■ **PROBLEM TO WORK ON**
Go through the data below and gather each line containing "lines".

START STUDY MATERIAL

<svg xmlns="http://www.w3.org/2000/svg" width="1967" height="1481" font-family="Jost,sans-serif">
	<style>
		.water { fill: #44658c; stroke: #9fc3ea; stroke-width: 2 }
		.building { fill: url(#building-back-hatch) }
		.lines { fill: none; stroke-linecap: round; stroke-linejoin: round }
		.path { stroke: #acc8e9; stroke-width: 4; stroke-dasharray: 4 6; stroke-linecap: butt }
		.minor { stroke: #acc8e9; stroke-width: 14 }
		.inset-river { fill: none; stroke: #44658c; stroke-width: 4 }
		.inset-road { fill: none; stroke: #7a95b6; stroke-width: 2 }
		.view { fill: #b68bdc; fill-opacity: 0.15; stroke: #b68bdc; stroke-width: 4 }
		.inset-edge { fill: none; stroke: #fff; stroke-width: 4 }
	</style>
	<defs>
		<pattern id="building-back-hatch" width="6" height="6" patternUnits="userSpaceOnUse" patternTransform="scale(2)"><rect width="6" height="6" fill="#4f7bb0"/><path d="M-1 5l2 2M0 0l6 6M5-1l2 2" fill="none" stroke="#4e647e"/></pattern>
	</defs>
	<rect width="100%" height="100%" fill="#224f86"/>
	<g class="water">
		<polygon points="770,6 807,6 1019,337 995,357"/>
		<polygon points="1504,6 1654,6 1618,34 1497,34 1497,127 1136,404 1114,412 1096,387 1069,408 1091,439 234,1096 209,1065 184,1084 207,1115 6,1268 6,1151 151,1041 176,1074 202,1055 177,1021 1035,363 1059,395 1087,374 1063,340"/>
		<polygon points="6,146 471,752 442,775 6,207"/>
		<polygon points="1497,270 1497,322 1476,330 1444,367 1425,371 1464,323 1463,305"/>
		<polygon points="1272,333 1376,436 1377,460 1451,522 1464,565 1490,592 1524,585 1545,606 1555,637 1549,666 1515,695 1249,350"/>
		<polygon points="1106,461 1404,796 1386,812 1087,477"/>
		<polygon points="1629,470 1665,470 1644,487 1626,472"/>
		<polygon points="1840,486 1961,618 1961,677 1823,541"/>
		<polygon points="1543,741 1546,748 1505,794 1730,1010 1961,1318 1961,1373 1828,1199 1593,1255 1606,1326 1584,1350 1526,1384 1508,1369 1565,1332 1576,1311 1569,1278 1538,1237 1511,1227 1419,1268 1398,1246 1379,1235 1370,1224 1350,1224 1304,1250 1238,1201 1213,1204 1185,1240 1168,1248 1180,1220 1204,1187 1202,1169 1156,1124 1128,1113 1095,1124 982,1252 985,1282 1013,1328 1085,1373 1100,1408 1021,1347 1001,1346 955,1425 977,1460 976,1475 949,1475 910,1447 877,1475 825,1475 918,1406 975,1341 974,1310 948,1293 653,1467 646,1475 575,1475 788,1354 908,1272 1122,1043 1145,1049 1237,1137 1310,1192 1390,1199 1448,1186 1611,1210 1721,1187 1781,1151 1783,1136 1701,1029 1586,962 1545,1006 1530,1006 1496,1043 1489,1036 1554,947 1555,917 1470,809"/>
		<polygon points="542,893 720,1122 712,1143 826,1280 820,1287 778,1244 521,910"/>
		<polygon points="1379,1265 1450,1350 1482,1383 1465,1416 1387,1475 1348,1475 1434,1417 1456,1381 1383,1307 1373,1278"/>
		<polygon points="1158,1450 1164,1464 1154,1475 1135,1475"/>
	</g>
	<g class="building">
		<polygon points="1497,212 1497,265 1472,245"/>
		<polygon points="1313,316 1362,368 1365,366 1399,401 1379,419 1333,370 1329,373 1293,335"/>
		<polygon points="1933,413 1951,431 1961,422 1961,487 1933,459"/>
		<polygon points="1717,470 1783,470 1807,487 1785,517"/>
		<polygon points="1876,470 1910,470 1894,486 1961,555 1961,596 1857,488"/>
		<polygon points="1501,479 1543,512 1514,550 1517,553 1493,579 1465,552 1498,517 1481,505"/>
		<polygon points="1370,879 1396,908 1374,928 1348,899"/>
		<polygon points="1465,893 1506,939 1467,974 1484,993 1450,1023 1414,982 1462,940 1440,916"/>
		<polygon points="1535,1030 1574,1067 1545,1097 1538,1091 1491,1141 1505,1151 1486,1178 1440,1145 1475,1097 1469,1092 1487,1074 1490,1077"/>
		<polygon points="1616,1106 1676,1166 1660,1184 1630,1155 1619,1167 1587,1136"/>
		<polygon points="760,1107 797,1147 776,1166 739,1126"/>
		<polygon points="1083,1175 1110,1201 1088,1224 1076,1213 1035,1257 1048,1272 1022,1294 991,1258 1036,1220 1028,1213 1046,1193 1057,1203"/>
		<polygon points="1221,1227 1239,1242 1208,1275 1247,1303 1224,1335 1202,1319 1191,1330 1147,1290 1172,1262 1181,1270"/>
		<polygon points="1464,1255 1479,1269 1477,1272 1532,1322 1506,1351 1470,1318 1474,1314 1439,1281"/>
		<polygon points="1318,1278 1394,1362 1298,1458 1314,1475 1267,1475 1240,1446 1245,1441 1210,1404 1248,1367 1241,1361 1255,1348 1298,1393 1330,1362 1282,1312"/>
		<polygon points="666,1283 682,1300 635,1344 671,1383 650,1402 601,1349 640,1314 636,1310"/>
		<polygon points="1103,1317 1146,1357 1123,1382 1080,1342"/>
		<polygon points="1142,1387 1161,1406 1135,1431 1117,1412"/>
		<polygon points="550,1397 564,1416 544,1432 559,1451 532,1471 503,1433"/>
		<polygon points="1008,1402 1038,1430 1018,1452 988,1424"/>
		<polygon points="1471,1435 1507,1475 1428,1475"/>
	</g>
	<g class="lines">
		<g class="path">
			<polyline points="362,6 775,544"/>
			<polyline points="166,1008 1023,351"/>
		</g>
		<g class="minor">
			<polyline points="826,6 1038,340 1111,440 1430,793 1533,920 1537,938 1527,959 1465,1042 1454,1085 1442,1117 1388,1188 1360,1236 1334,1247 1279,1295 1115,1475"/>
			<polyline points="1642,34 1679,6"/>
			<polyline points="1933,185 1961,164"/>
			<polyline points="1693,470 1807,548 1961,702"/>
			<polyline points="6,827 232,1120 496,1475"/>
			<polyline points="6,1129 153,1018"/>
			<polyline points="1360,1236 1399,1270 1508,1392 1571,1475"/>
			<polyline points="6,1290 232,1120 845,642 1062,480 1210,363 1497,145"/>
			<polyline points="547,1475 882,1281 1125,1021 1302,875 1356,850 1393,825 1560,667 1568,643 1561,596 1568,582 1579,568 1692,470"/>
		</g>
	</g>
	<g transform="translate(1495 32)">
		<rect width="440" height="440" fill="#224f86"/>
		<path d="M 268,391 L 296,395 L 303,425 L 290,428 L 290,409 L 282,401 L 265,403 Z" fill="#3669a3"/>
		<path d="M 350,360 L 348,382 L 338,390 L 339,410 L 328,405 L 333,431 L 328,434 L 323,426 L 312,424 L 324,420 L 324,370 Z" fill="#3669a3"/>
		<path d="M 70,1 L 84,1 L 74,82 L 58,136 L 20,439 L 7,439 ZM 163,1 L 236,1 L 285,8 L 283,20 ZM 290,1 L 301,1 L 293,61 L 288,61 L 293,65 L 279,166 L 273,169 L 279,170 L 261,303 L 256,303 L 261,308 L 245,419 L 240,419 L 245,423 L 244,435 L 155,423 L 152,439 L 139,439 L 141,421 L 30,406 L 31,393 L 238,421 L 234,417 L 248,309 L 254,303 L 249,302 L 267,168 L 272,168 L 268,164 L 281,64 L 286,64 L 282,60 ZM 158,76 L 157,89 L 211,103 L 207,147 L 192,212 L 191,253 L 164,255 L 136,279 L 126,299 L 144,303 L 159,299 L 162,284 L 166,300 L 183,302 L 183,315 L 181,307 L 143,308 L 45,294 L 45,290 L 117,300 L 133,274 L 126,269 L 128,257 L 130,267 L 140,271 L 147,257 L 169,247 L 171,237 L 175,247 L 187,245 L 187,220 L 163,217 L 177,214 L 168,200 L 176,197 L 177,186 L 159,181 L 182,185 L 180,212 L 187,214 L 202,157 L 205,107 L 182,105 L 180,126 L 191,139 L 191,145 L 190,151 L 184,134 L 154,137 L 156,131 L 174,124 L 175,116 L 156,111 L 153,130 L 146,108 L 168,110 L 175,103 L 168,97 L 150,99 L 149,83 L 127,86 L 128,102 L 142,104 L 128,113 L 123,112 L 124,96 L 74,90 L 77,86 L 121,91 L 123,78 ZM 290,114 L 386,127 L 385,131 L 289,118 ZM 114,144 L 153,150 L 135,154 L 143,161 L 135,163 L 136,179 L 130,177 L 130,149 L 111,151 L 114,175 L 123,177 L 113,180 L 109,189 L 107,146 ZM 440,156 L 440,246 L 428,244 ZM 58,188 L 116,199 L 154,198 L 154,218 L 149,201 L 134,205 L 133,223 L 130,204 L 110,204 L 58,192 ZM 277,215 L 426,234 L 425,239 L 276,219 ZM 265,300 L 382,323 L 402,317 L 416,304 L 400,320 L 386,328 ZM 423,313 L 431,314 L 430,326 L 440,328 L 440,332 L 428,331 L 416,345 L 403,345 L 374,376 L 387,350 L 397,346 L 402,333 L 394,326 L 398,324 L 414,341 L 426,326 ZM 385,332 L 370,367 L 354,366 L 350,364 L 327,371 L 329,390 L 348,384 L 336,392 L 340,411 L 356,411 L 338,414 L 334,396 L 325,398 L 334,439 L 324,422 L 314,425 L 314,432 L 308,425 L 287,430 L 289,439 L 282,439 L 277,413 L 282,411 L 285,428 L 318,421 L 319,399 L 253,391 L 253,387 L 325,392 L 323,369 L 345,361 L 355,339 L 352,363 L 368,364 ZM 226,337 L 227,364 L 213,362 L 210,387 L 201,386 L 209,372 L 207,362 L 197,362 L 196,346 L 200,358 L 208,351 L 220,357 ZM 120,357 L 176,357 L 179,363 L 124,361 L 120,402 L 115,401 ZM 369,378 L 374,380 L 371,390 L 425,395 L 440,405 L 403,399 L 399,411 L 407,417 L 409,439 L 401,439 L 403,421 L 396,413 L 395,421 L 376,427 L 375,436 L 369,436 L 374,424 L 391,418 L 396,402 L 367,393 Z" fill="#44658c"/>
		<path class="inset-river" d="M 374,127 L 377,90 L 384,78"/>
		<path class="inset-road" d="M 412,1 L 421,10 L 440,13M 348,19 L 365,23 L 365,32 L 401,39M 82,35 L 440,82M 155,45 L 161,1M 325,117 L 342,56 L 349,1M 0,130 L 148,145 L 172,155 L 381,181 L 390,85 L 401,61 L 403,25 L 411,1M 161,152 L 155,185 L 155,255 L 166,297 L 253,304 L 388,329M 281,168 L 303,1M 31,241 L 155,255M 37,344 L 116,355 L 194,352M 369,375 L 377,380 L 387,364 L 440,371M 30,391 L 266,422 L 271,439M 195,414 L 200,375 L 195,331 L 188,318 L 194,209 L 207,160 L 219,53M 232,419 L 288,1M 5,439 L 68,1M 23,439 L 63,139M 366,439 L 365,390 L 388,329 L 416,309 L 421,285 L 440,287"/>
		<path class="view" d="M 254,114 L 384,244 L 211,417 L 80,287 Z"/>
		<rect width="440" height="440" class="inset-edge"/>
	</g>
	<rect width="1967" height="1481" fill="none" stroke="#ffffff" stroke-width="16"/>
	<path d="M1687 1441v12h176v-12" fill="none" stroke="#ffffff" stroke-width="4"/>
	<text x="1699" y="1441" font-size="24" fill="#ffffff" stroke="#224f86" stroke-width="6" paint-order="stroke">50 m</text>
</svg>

END STUDY MATERIAL

■ **ANSWER SPACE**
		.lines { fill: none; stroke-linecap: round; stroke-linejoin: round }
	<g class="lines">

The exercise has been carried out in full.